Write out the lines below again, substituting "Accesorios" for "Periféricos" and leaving everything else unchanged.

Saved data entries:
_____

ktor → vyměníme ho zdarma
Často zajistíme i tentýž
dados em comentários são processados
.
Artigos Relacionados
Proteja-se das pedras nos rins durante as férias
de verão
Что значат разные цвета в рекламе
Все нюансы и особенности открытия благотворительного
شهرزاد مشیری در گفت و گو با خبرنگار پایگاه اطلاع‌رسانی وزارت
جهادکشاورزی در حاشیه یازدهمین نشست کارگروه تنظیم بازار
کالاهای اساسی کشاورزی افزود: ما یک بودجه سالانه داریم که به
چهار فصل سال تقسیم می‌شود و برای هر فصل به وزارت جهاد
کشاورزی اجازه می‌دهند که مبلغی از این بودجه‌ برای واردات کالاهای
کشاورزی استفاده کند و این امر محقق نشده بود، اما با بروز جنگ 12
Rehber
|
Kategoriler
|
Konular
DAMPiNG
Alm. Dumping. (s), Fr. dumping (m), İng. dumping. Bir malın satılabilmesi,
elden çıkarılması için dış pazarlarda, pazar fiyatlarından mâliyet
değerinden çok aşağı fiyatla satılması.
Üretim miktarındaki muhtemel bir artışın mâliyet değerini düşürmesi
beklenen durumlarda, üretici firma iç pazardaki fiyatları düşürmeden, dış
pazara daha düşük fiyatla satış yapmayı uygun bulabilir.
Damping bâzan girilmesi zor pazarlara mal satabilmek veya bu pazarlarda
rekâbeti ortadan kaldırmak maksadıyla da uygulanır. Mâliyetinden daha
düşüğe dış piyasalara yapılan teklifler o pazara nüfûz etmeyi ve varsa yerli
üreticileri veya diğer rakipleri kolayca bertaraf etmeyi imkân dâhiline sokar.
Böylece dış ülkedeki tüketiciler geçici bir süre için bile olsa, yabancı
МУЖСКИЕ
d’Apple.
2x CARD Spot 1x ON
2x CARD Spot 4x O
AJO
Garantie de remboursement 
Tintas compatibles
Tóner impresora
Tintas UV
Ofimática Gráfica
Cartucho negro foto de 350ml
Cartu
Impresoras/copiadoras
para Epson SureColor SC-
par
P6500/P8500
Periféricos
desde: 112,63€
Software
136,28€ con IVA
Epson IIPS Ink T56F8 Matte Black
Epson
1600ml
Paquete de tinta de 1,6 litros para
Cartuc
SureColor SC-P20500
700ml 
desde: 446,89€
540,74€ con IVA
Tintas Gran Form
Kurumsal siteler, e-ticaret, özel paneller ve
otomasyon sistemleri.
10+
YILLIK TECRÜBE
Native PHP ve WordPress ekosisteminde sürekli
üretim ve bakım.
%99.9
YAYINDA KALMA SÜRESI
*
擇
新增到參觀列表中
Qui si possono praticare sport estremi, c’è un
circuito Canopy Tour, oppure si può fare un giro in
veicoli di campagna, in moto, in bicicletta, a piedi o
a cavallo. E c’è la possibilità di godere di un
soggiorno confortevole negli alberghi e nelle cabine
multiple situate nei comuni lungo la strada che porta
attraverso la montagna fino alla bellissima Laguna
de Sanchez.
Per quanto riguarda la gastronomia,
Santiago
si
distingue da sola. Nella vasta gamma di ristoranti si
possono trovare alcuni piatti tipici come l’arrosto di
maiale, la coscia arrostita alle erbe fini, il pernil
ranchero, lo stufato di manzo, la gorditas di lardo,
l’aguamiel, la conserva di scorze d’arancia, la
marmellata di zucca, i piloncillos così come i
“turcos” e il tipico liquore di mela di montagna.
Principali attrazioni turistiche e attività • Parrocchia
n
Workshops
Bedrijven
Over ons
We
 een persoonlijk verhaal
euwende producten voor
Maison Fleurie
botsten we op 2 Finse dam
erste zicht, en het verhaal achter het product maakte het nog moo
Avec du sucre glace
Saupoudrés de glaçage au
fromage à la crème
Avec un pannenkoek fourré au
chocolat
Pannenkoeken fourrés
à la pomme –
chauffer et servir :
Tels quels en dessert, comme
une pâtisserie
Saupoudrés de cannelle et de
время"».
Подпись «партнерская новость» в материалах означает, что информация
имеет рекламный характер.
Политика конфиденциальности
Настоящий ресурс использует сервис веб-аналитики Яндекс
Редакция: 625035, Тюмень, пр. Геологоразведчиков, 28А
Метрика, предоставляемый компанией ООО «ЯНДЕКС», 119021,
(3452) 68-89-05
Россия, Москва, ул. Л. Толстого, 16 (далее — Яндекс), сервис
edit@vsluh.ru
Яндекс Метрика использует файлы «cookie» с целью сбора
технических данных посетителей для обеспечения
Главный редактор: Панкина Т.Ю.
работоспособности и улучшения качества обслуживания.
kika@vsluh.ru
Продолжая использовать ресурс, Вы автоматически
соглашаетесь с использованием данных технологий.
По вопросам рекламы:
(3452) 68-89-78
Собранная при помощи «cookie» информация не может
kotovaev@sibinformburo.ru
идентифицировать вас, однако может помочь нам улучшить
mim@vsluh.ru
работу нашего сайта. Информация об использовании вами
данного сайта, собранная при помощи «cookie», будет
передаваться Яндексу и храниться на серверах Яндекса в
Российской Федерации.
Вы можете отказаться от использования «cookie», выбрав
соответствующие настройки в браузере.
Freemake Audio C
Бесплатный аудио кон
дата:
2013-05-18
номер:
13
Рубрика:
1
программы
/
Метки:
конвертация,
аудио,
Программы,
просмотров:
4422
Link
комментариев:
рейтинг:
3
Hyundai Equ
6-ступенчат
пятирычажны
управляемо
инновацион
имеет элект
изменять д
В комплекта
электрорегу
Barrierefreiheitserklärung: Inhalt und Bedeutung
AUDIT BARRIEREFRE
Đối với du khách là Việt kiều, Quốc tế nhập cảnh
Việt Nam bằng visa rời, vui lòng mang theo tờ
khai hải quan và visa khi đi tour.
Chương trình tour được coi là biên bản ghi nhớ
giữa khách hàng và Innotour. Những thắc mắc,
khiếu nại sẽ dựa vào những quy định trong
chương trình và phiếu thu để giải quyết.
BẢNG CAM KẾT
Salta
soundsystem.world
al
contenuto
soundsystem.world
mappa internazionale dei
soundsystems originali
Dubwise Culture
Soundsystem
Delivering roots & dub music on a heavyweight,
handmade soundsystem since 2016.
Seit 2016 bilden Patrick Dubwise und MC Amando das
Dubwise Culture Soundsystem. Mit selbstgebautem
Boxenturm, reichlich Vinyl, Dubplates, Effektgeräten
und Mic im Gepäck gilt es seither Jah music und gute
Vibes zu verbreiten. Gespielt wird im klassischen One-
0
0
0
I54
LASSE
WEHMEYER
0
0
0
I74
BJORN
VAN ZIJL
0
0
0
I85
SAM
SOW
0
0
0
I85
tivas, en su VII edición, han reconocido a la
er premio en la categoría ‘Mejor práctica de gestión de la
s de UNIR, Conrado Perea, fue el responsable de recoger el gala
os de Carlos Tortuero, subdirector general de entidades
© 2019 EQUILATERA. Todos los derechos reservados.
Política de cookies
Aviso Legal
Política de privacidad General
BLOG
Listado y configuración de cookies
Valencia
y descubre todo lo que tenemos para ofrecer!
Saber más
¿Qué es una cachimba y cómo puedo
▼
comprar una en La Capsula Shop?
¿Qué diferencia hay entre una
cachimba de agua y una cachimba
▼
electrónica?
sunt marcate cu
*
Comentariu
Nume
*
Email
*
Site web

_____

- Answer area:
ktor → vyměníme ho zdarma
Často zajistíme i tentýž
dados em comentários são processados
.
Artigos Relacionados
Proteja-se das pedras nos rins durante as férias
de verão
Что значат разные цвета в рекламе
Все нюансы и особенности открытия благотворительного
شهرزاد مشیری در گفت و گو با خبرنگار پایگاه اطلاع‌رسانی وزارت
جهادکشاورزی در حاشیه یازدهمین نشست کارگروه تنظیم بازار
کالاهای اساسی کشاورزی افزود: ما یک بودجه سالانه داریم که به
چهار فصل سال تقسیم می‌شود و برای هر فصل به وزارت جهاد
کشاورزی اجازه می‌دهند که مبلغی از این بودجه‌ برای واردات کالاهای
کشاورزی استفاده کند و این امر محقق نشده بود، اما با بروز جنگ 12
Rehber
|
Kategoriler
|
Konular
DAMPiNG
Alm. Dumping. (s), Fr. dumping (m), İng. dumping. Bir malın satılabilmesi,
elden çıkarılması için dış pazarlarda, pazar fiyatlarından mâliyet
değerinden çok aşağı fiyatla satılması.
Üretim miktarındaki muhtemel bir artışın mâliyet değerini düşürmesi
beklenen durumlarda, üretici firma iç pazardaki fiyatları düşürmeden, dış
pazara daha düşük fiyatla satış yapmayı uygun bulabilir.
Damping bâzan girilmesi zor pazarlara mal satabilmek veya bu pazarlarda
rekâbeti ortadan kaldırmak maksadıyla da uygulanır. Mâliyetinden daha
düşüğe dış piyasalara yapılan teklifler o pazara nüfûz etmeyi ve varsa yerli
üreticileri veya diğer rakipleri kolayca bertaraf etmeyi imkân dâhiline sokar.
Böylece dış ülkedeki tüketiciler geçici bir süre için bile olsa, yabancı
МУЖСКИЕ
d’Apple.
2x CARD Spot 1x ON
2x CARD Spot 4x O
AJO
Garantie de remboursement 
Tintas compatibles
Tóner impresora
Tintas UV
Ofimática Gráfica
Cartucho negro foto de 350ml
Cartu
Impresoras/copiadoras
para Epson SureColor SC-
par
P6500/P8500
Accesorios
desde: 112,63€
Software
136,28€ con IVA
Epson IIPS Ink T56F8 Matte Black
Epson
1600ml
Paquete de tinta de 1,6 litros para
Cartuc
SureColor SC-P20500
700ml 
desde: 446,89€
540,74€ con IVA
Tintas Gran Form
Kurumsal siteler, e-ticaret, özel paneller ve
otomasyon sistemleri.
10+
YILLIK TECRÜBE
Native PHP ve WordPress ekosisteminde sürekli
üretim ve bakım.
%99.9
YAYINDA KALMA SÜRESI
*
擇
新增到參觀列表中
Qui si possono praticare sport estremi, c’è un
circuito Canopy Tour, oppure si può fare un giro in
veicoli di campagna, in moto, in bicicletta, a piedi o
a cavallo. E c’è la possibilità di godere di un
soggiorno confortevole negli alberghi e nelle cabine
multiple situate nei comuni lungo la strada che porta
attraverso la montagna fino alla bellissima Laguna
de Sanchez.
Per quanto riguarda la gastronomia,
Santiago
si
distingue da sola. Nella vasta gamma di ristoranti si
possono trovare alcuni piatti tipici come l’arrosto di
maiale, la coscia arrostita alle erbe fini, il pernil
ranchero, lo stufato di manzo, la gorditas di lardo,
l’aguamiel, la conserva di scorze d’arancia, la
marmellata di zucca, i piloncillos così come i
“turcos” e il tipico liquore di mela di montagna.
Principali attrazioni turistiche e attività • Parrocchia
n
Workshops
Bedrijven
Over ons
We
 een persoonlijk verhaal
euwende producten voor
Maison Fleurie
botsten we op 2 Finse dam
erste zicht, en het verhaal achter het product maakte het nog moo
Avec du sucre glace
Saupoudrés de glaçage au
fromage à la crème
Avec un pannenkoek fourré au
chocolat
Pannenkoeken fourrés
à la pomme –
chauffer et servir :
Tels quels en dessert, comme
une pâtisserie
Saupoudrés de cannelle et de
время"».
Подпись «партнерская новость» в материалах означает, что информация
имеет рекламный характер.
Политика конфиденциальности
Настоящий ресурс использует сервис веб-аналитики Яндекс
Редакция: 625035, Тюмень, пр. Геологоразведчиков, 28А
Метрика, предоставляемый компанией ООО «ЯНДЕКС», 119021,
(3452) 68-89-05
Россия, Москва, ул. Л. Толстого, 16 (далее — Яндекс), сервис
edit@vsluh.ru
Яндекс Метрика использует файлы «cookie» с целью сбора
технических данных посетителей для обеспечения
Главный редактор: Панкина Т.Ю.
работоспособности и улучшения качества обслуживания.
kika@vsluh.ru
Продолжая использовать ресурс, Вы автоматически
соглашаетесь с использованием данных технологий.
По вопросам рекламы:
(3452) 68-89-78
Собранная при помощи «cookie» информация не может
kotovaev@sibinformburo.ru
идентифицировать вас, однако может помочь нам улучшить
mim@vsluh.ru
работу нашего сайта. Информация об использовании вами
данного сайта, собранная при помощи «cookie», будет
передаваться Яндексу и храниться на серверах Яндекса в
Российской Федерации.
Вы можете отказаться от использования «cookie», выбрав
соответствующие настройки в браузере.
Freemake Audio C
Бесплатный аудио кон
дата:
2013-05-18
номер:
13
Рубрика:
1
программы
/
Метки:
конвертация,
аудио,
Программы,
просмотров:
4422
Link
комментариев:
рейтинг:
3
Hyundai Equ
6-ступенчат
пятирычажны
управляемо
инновацион
имеет элект
изменять д
В комплекта
электрорегу
Barrierefreiheitserklärung: Inhalt und Bedeutung
AUDIT BARRIEREFRE
Đối với du khách là Việt kiều, Quốc tế nhập cảnh
Việt Nam bằng visa rời, vui lòng mang theo tờ
khai hải quan và visa khi đi tour.
Chương trình tour được coi là biên bản ghi nhớ
giữa khách hàng và Innotour. Những thắc mắc,
khiếu nại sẽ dựa vào những quy định trong
chương trình và phiếu thu để giải quyết.
BẢNG CAM KẾT
Salta
soundsystem.world
al
contenuto
soundsystem.world
mappa internazionale dei
soundsystems originali
Dubwise Culture
Soundsystem
Delivering roots & dub music on a heavyweight,
handmade soundsystem since 2016.
Seit 2016 bilden Patrick Dubwise und MC Amando das
Dubwise Culture Soundsystem. Mit selbstgebautem
Boxenturm, reichlich Vinyl, Dubplates, Effektgeräten
und Mic im Gepäck gilt es seither Jah music und gute
Vibes zu verbreiten. Gespielt wird im klassischen One-
0
0
0
I54
LASSE
WEHMEYER
0
0
0
I74
BJORN
VAN ZIJL
0
0
0
I85
SAM
SOW
0
0
0
I85
tivas, en su VII edición, han reconocido a la
er premio en la categoría ‘Mejor práctica de gestión de la
s de UNIR, Conrado Perea, fue el responsable de recoger el gala
os de Carlos Tortuero, subdirector general de entidades
© 2019 EQUILATERA. Todos los derechos reservados.
Política de cookies
Aviso Legal
Política de privacidad General
BLOG
Listado y configuración de cookies
Valencia
y descubre todo lo que tenemos para ofrecer!
Saber más
¿Qué es una cachimba y cómo puedo
▼
comprar una en La Capsula Shop?
¿Qué diferencia hay entre una
cachimba de agua y una cachimba
▼
electrónica?
sunt marcate cu
*
Comentariu
Nume
*
Email
*
Site web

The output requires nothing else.